Targeting high risk patients

A recent assessment from the Cochrane Reports concluded that regular hygiene visits for scaling and polishing (a routine procedure for preventing gum disease and tooth decay) had no clinical benefit. Here’s the data which supports this conclusion:

“Healthy” patients with no scaling and polishing over 3 years had 39.3% of their teeth with bleeding gums.

“Healthy” patients with scaling and polishing once a year or twice a year had 38.2% and 39.3% of their teeth with bleeding gums, respectively, over the same three year period.

This is a harsh assessment of a mainstay service by the hygienist.

And I think it is misleading.

The response to any clinical treatment depends on the level of disease or need at the start of the study, and on the mix of patients in the study.

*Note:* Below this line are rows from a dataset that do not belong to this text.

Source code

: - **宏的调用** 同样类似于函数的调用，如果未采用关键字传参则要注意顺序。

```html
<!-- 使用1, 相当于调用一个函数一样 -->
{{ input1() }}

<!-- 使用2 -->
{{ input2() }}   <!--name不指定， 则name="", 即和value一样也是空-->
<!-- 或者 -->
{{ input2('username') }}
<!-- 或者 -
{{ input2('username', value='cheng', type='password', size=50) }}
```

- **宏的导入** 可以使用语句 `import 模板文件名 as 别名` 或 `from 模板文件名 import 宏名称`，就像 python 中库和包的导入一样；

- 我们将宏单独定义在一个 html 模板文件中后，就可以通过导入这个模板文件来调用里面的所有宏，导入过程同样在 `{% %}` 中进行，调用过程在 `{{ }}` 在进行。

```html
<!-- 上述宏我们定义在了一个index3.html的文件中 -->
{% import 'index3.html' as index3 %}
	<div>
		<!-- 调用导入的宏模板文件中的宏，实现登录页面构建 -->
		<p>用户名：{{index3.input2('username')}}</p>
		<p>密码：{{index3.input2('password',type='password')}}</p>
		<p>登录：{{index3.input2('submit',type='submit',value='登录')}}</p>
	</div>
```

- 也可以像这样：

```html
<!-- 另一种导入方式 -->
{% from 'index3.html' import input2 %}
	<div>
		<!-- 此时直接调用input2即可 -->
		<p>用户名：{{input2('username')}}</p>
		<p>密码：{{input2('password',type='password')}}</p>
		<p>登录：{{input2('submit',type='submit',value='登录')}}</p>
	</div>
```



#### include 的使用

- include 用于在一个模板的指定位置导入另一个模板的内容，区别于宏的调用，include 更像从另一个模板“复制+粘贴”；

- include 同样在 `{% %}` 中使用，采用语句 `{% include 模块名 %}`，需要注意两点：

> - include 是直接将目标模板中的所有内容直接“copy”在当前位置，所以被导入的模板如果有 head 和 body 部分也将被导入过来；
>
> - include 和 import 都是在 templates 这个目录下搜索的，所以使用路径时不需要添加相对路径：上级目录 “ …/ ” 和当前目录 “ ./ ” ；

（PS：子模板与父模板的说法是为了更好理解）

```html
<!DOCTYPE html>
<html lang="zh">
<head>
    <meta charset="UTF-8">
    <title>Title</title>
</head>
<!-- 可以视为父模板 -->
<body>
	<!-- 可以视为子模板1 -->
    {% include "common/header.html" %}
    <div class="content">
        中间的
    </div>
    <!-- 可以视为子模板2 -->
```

The rule of thumb is the bigger the level of disease or the more aggressive the disease in most of the patients, the better the treatment effect.

Scaling “healthy” patients won’t show much effect.

Scaling patients with severe forms of periodontal disease will, by all accounts, show significant reduction in bleeding.

And blending both “healthy” patients and diseased patients to find a mean effect, will mute any treatment.

My guess is that among those patients with bleeding gums at the start of the study, this hygiene procedure was effective.

So the conclusion which should be reached is not to stop scaling and polishing, but rather to target this procedure to those at high risk.